┌─ RECORDS SHOWN
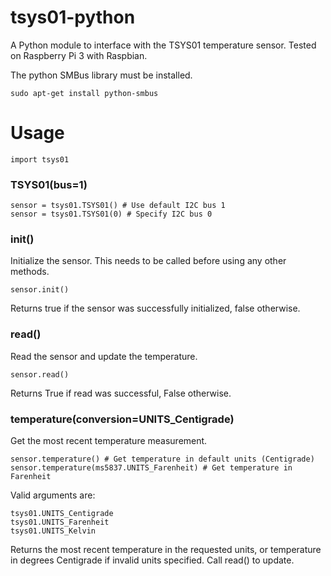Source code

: # tsys01-python

A Python module to interface with the TSYS01 temperature sensor. Tested on Raspberry Pi 3 with Raspbian.

The python SMBus library must be installed.

	sudo apt-get install python-smbus

# Usage

	import tsys01

### TSYS01(bus=1)

	sensor = tsys01.TSYS01() # Use default I2C bus 1
	sensor = tsys01.TSYS01(0) # Specify I2C bus 0

### init()

Initialize the sensor. This needs to be called before using any other methods.

    sensor.init()

Returns true if the sensor was successfully initialized, false otherwise.

### read()

Read the sensor and update the temperature.

    sensor.read()

Returns True if read was successful, False otherwise.

### temperature(conversion=UNITS_Centigrade)

Get the most recent temperature measurement.

	sensor.temperature() # Get temperature in default units (Centigrade)
	sensor.temperature(ms5837.UNITS_Farenheit) # Get temperature in Farenheit

Valid arguments are:

	tsys01.UNITS_Centigrade
	tsys01.UNITS_Farenheit
	tsys01.UNITS_Kelvin

Returns the most recent temperature in the requested units, or temperature in degrees Centigrade if invalid units specified. Call read() to update.



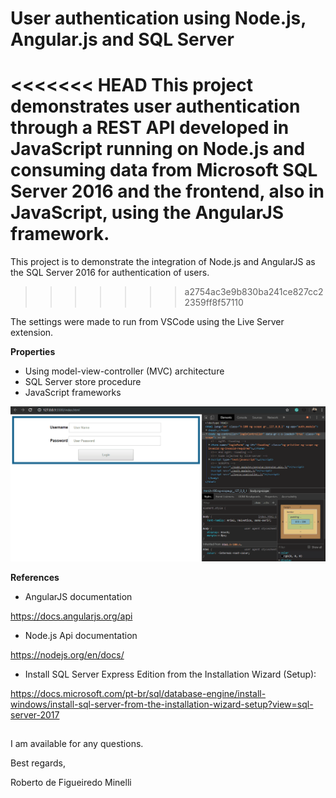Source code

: # User authentication using Node.js, Angular.js and SQL Server

##
<<<<<<< HEAD
This project demonstrates user authentication through a REST API developed in JavaScript running on Node.js and consuming data from Microsoft SQL Server 2016 and the frontend, also in JavaScript, using the AngularJS framework.
=======
This project is to demonstrate the integration of Node.js and AngularJS as the SQL Server 2016 for authentication of users.
>>>>>>> a2754ac3e9b830ba241ce827cc22359ff8f57110

The settings were made to run from VSCode using the Live Server extension.

__Properties__
* Using model-view-controller (MVC) architecture
* SQL Server store procedure
* JavaScript frameworks

![](preview.gif)

__References__

* AngularJS documentation

https://docs.angularjs.org/api

* Node.js Api documentation 

https://nodejs.org/en/docs/

* Install SQL Server Express Edition from the Installation Wizard (Setup):

https://docs.microsoft.com/pt-br/sql/database-engine/install-windows/install-sql-server-from-the-installation-wizard-setup?view=sql-server-2017


##
 I am available for any questions.

 Best regards, 

 Roberto de Figueiredo Minelli
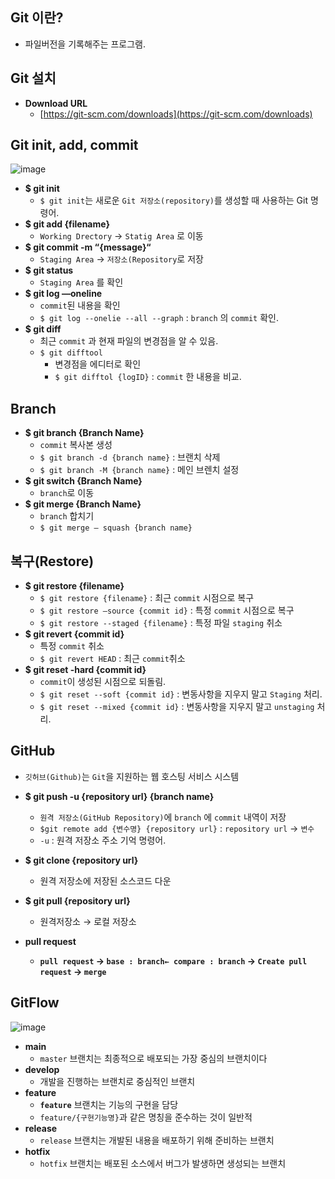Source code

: ## Git 이란?
- 파일버전을 기록해주는 프로그램.

## Git 설치
- **Download URL**
  - [https://git-scm.com/downloads](https://git-scm.com/downloads)

## Git init, add, commit
![image](https://user-images.githubusercontent.com/106054507/187034246-26ca6ae2-934e-4d55-85a6-1e6b6ee6c238.png)
- **$ git init**
    - `$ git init`는 새로운 `Git 저장소(repository)`를 생성할 때 사용하는 Git 명령어.
- **$ git add {filename}**
    - `Working Drectory` → `Statig Area` 로 이동
- **$ git commit -m “{message}“**
    - `Staging Area` → `저장소(Repository`로 저장
- **$ git status**
    - `Staging Area` 를 확인
- **$ git log —oneline**
    - `commit`된 내용을 확인
    - `$ git log --onelie --all --graph` : `branch` 의 `commit` 확인.
- **$ git diff**
    - 최근 `commit` 과 현재 파일의 변경점을 알 수 있음.
    - `$ git difftool`
        - 변경점을 에디터로 확인
        - `$ git difftol {logID}` : `commit` 한 내용을 비교.
    

## Branch

- **$ git branch {Branch Name}**
    - `commit` 복사본 생성
    - `$ git branch -d {branch name}` : 브랜치 삭제
    - `$ git branch -M {branch name}` : 메인 브렌치 설정
- **$ git switch {Branch Name}**
    - `branch`로 이동
- **$ git merge {Branch Name}**
    - `branch` 합치기
    - `$ git merge — squash {branch name}`

## 복구(Restore)

- **$ git restore {filename}**
    - `$ git restore {filename}` : 최근 `commit` 시점으로 복구
    - `$ git restore —source {commit id}` : 특정 `commit` 시점으로 복구
    - `$ git restore --staged {filename}` : 특정 파일 `staging` 취소
- **$ git revert {commit id}**
    - 특정 `commit` 취소
    - `$ git revert HEAD` : 최근 `commit`취소
- **$ git reset -hard {commit id}**
    - `commit`이 생성된 시점으로 되돌림.
    - `$ git reset --soft {commit id}` : 변동사항을 지우지 말고 `Staging` 처리.
    - `$ git reset --mixed {commit id}` : 변동사항을 지우지 말고 `unstaging` 처리.

## GitHub

- `깃허브(Github)`는 `Git`을 지원하는 웹 호스팅 서비스 시스템

- **$ git push -u {repository url} {branch name}**
    - `원격 저장소(GitHub Repository)`에 `branch` 에 `commit` 내역이 저장
    - `$git remote add {변수명} {repository url}` : `repository url` → `변수`
    - `-u` : 원격 저장소 주소 기억 명령어.
- **$ git clone {repository url}**
    - 원격 저장소에 저장된 소스코드 다운
- **$ git pull {repository url}**
    - 원격저장소 → 로컬 저장소
- **pull request**
    - **`pull request` → `base : branch← compare : branch` → `Create pull request` → `merge`**
    

## GitFlow

![image](https://user-images.githubusercontent.com/106054507/187034231-acb037a1-04e9-416e-bbd5-d81356954f41.png)
- **main**
    - `master` 브랜치는 최종적으로 배포되는 가장 중심의 브랜치이다
- **develop**
    - 개발을 진행하는 브랜치로 중심적인 브랜치
- **feature**
    - **`feature`** 브랜치는 기능의 구현을 담당
    - `feature/{구현기능명}`과 같은 명칭을 준수하는 것이 일반적
- **release**
    - `release` 브랜치는 개발된 내용을 배포하기 위해 준비하는 브랜치
- **hotfix**
    - `hotfix` 브랜치는 배포된 소스에서 버그가 발생하면 생성되는 브랜치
└─
### EXERCISE BRIEF
For the material above, what is the count of lines that hold the word "revert"? Give the number by itself.

### RESULT BELOW
2